Now, according to Ad Age, MillerCoors is focusing a large portion of online advertising on fantasy football players. Teaming up with Facebook app maker WaterCooler, MC will be delivering ads based on the highly coveted Facebook user data.
That's some integrated marketing.
What’s this mean? If the user is male and over 21 along with some other specifics, he’ll get an ad. My only question: what is the difference in cost between advertising on Yahoo, ESPN, CBS, or any other fantasy football platform and what they are doing here? Plus, how much more reliable and valuable is the Facebook data than the data that is gathered by the other platforms?
Wednesday, September 16, 2009
I’m glad that Fed Chairman Bernanke thinks that the recession is wrapping up just as much as anyone else. But, if you’re not working on Wall Street, then it’s tough to feel the wind changing directions.
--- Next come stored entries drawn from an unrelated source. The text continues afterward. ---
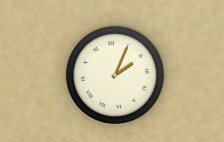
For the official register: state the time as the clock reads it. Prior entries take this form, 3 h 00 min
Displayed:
2 h 05 min
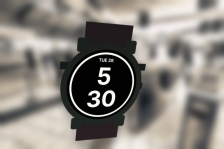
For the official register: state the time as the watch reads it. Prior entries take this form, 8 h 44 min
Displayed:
5 h 30 min
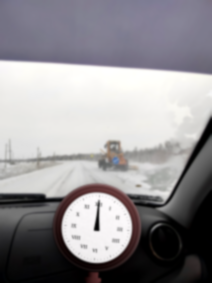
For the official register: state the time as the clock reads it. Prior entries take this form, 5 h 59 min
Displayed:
12 h 00 min
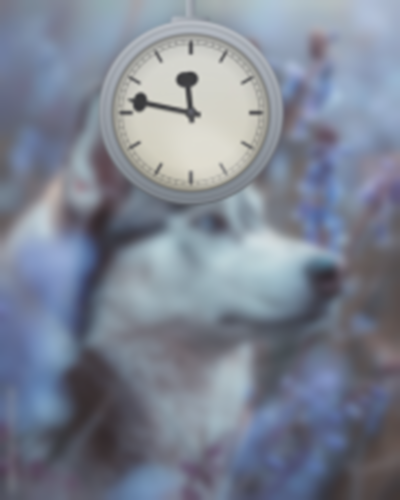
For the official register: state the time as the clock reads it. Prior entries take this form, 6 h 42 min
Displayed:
11 h 47 min
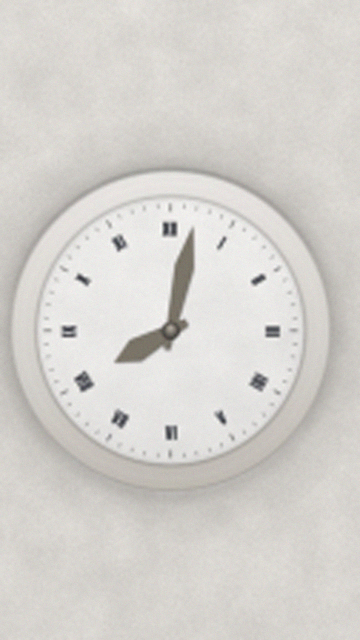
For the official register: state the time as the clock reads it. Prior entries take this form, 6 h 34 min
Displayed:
8 h 02 min
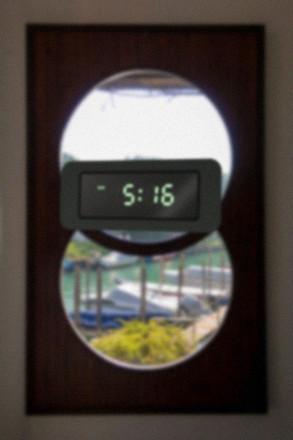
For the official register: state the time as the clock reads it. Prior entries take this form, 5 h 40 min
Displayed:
5 h 16 min
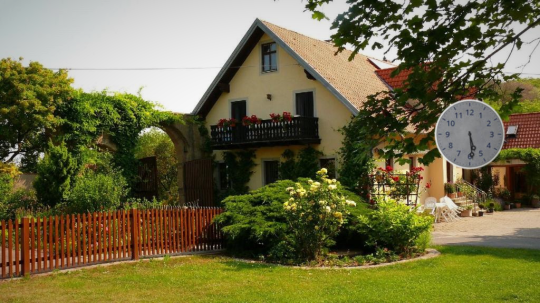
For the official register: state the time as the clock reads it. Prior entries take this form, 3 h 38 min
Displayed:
5 h 29 min
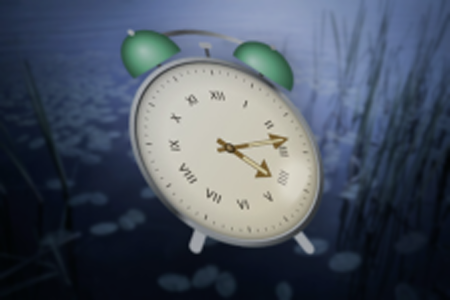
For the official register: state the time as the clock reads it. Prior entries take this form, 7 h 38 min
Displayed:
4 h 13 min
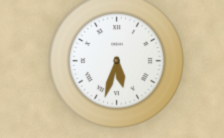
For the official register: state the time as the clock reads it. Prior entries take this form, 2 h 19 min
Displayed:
5 h 33 min
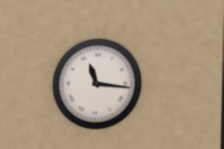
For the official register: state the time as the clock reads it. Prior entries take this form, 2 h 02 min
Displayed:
11 h 16 min
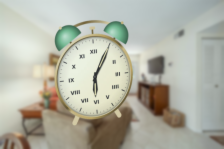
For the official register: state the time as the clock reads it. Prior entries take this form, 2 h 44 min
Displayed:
6 h 05 min
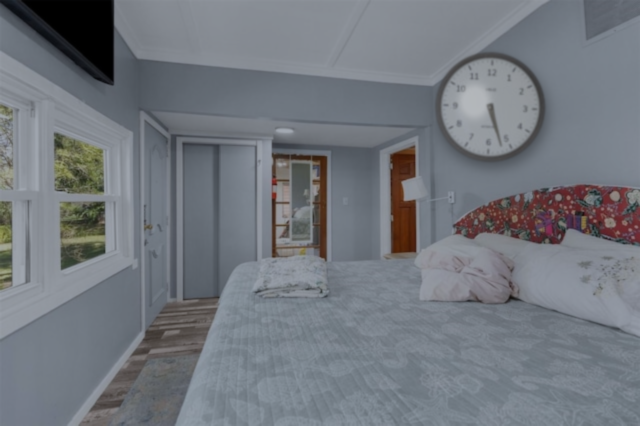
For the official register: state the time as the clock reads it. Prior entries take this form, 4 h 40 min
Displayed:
5 h 27 min
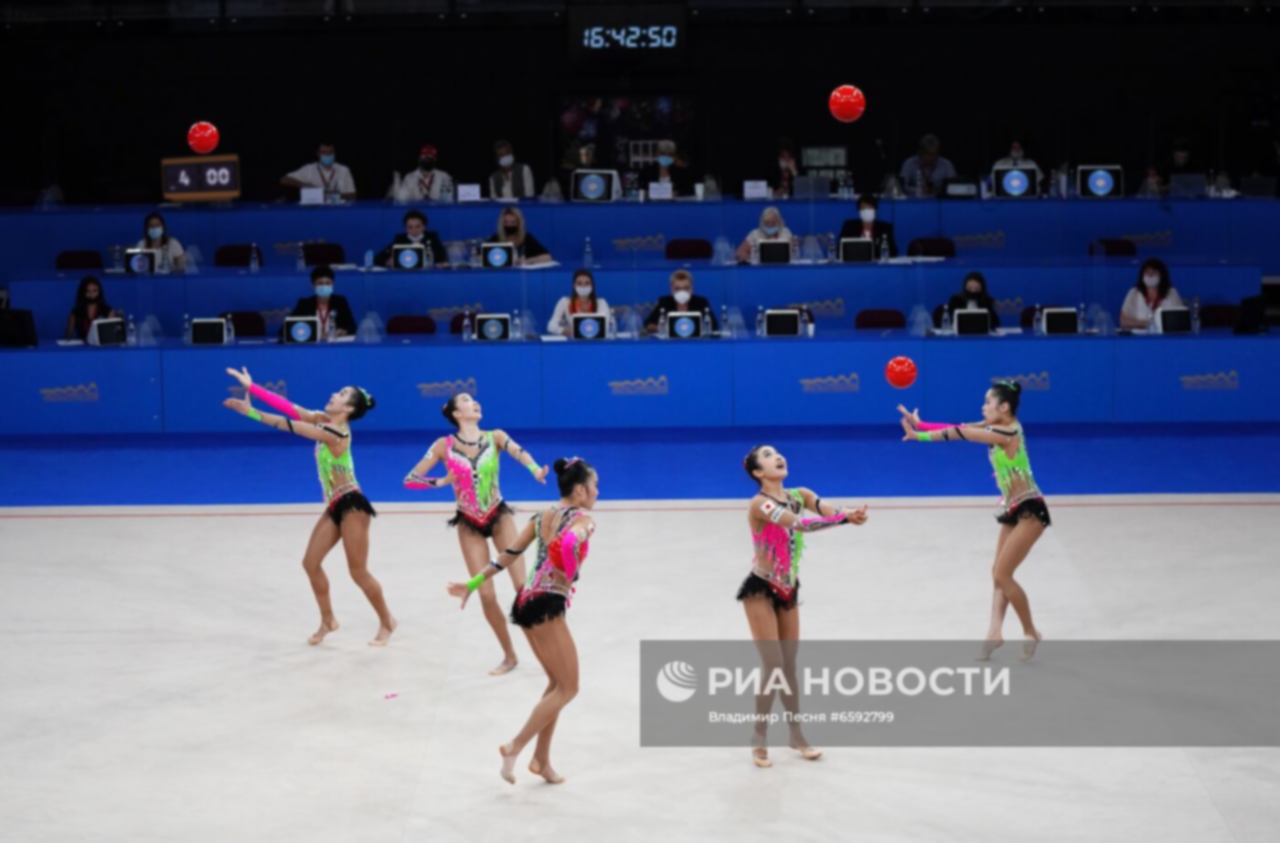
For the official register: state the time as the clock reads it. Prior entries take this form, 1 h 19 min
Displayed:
4 h 00 min
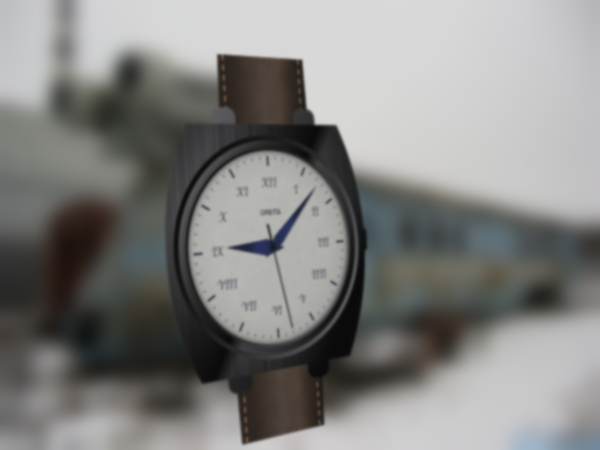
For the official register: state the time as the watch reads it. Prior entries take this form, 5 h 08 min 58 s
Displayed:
9 h 07 min 28 s
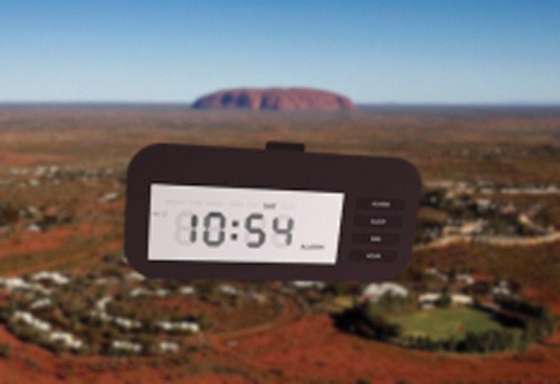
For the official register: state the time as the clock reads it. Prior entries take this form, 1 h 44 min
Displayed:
10 h 54 min
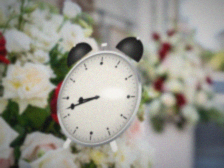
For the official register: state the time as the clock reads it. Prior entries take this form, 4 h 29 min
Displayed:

For the rest of us, it still feels like we’re knee deep in economic sludge. So, what do you do if your brand needs to connect with young folks who might be a little too focused on the economic news out there?
Well, according to the Pew Internet and American Life study, it turns out that this same group of young adults is also using the internet as a diversion. What do they classify as a diversion?
“Listening to music and watching online videos are among the most common of the activities we evaluated; roughly half of all online economic users have done each of these activities to relax. Approximately one-third of online economic users have played online games or chatted with friends (on a social networking site, listserv or other online group), while an additional 22% have taken their minds off of their economic or financial circumstances by creating or posting content online.
Young Americans in particular go online in great numbers to relax by watching videos, listening to music, playing games or chatting with friends.”
Before you say, “Well duh,” please hear me out on why this information is a little more important.
1) First and foremost, you’re not paying for this information so stop whining. Plus, there won’t be people in your office running around yelling, “Who wasted money to study this?!”
2) Assumptions, even if they are correct, are still assumptions. Any bit of information that fills the gap between a hypothesis and a conclusion is worth knowing, even if it’s the answer to a seemingly obvious question.
3) This information is actually very interesting. Another way to interpret the findings of this study is that (like television news presenting negative stories and people changing the channel to less thought provoking entertainment) people who are heavily informed about current economic events are not so discouraged that they are turning their computers off. In fact, this study is stating the opposite, so get out there and start connecting.
Tuesday, September 8, 2009
Recently, Amazon ran an ad contest and my buddy Deva and I decided to give it a shot. While neither of us is a videographer of great skill, I had been cooking a concept of a single shot ad in the back of my head; thus, in theory, the spot wouldn't require a lot of post-production.
So what were we trying to do?
We decided that the Amazon box is the only tangible part of Amazon that all customers handle at some point. In fact, people get excited to see the Amazon smile waiting for them at their front door. So, we created a diorama to exhibit images that elicit the fun things you can get from Amazon. Take a look:
While putting this whole thing together, my girlfriend kept saying it was cute but her cat is cuter, and if we were looking for cute then we were missing the jackpot. We shot 30 seconds of trying to take the cat for a walk with a leash that she jokingly purchased a few years ago.
"Two years, I've been trying to train him to the leash!" she says. This is how she far she's progressed with him:
Even though we didn't win (apparently real filmmakers enter these competitions) it was a great experience. Plus, I got to make some music, which was fun.